‘The federal government should move quickly to put a tax deduction for low-income CERB recipients in place’
Hundreds of thousands of people will be pushed below the poverty line if urgent changes are not made by Ottawa, according to the Canadian Centre for Policy Alternatives (CCPA).
That’s because more than 200,000 people who received the Canada Emergency Response Benefit (CERB) will face higher taxes.
While the CERB offset lost income for the poorest 10 per cent of families, there will still be 422,000 families who received the benefit and remain below the Market Basket Measure (MBM) poverty line — 208,000 because they owe taxes on the CERB.
“Put another way, CERB-related taxes, owed well after they received the benefit, will be the reason why they’ll remain below the poverty line. Those CERB recipients who are living below the poverty line will owe $232 million in taxes on the CERB by April 30,” says CCPA senior economist David Macdonald, in his analysis.
“The federal government should move quickly to put a tax deduction for low-income CERB recipients in place,” he says. “The benefits of offsetting taxes and lifting more than 200,000 people out of poverty far outweigh the marginal costs of such a measure.”
When the CERB program ended, the Canada Recovery Benefit came into effect to provide weekly cash assistance, along with the CRCB and the Canada Recovery Sickness Benefit (CRSB).
For people who received the CERB, no tax was withheld when payments were issued. If they received the CRB, CRSB or CRCB, a 10 per cent tax was withheld at source.

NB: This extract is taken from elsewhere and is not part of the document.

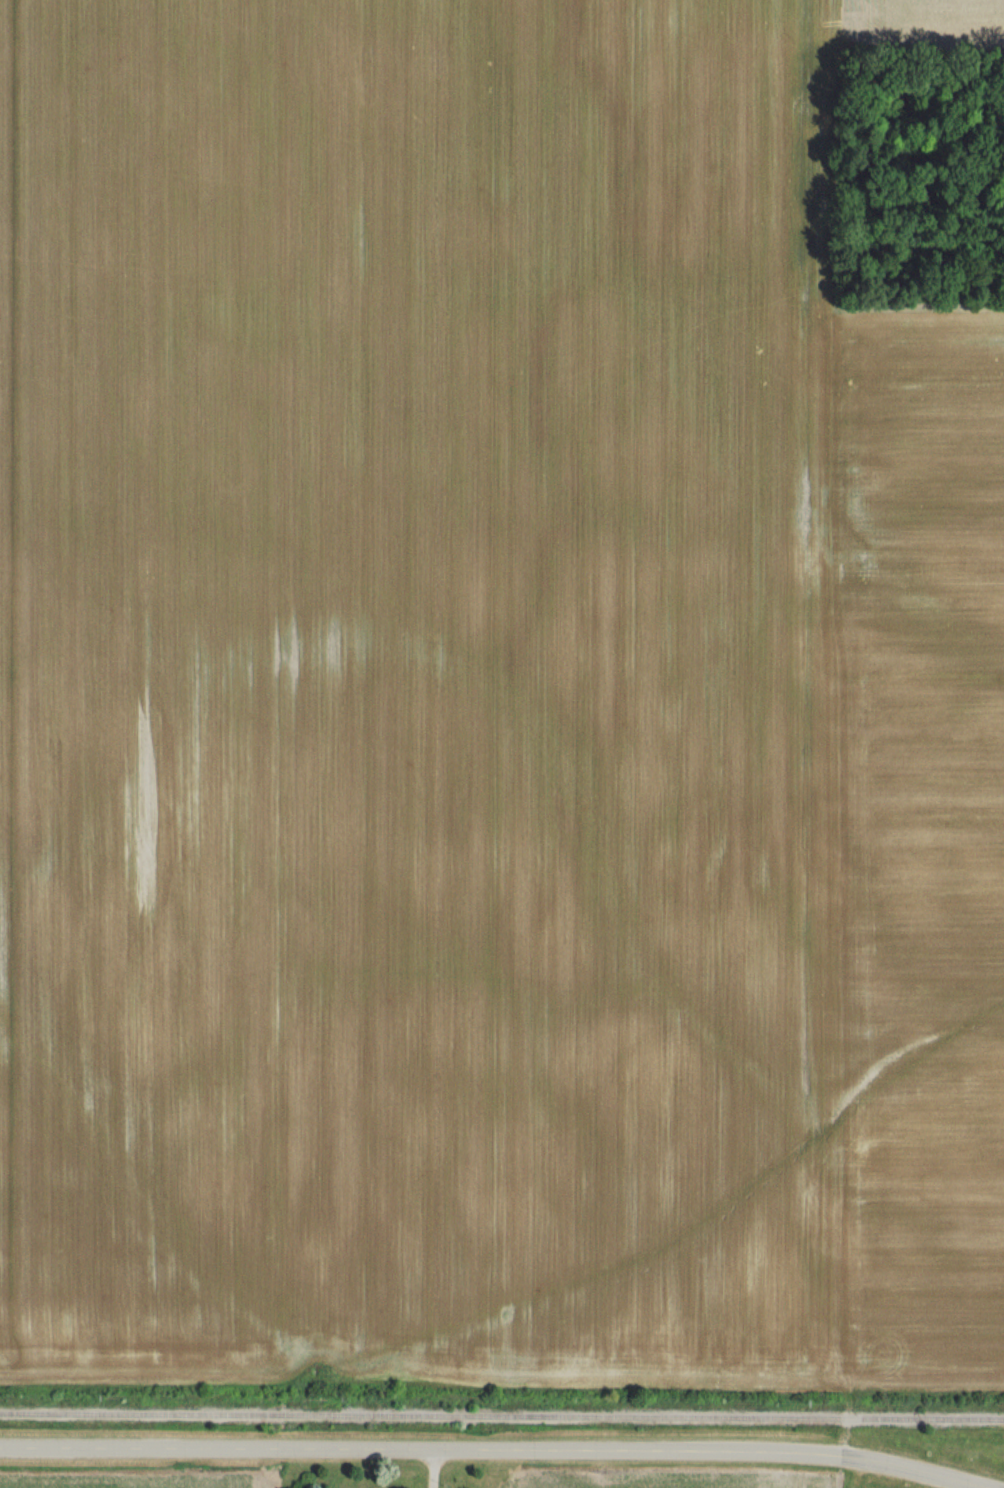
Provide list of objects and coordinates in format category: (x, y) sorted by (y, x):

Back in February, the Workers’ Action Centre called for the emergency benefits to be extended until the end of 2021.
Tax deductions?
The CRA and Service Canada processed more than 27 million CERB applications, totaling more than $81 billion in payments to Canadians.
Among the CCPA’s findings:
- People living below the MBM poverty line will owe $232 million in income taxes on the CERB by April 30, and 208,000 will be pushed below the poverty line because they owe taxes on CERB.
- The poorest 20 per cent to 39 per cent of Canadians, on average, maintained their income level while on the CERB despite job losses, even after taxes are taken into consideration.
- The top 60 per cent of Canadians lost more income from job losses than what the CERB offset.
The CCPA recommends the government implement a deduction from total income targeted to low-income Canadians that would offset taxes owed on the CERB. The group says this would be preferable to a non-refundable tax credit as that would only apply to federal, not provincial, income taxes owed.
“The government can, and should, relieve the stress for low-income Canadians who almost certainly didn’t save those critical CERB dollars for taxes when they lost their jobs. Instead, they likely spent that money on essentials like rent and groceries,” says Macdonald. “This would reduce the taxes owed from $14.4 billion to $14 billion — a relatively small amount in the grand scheme of the program.”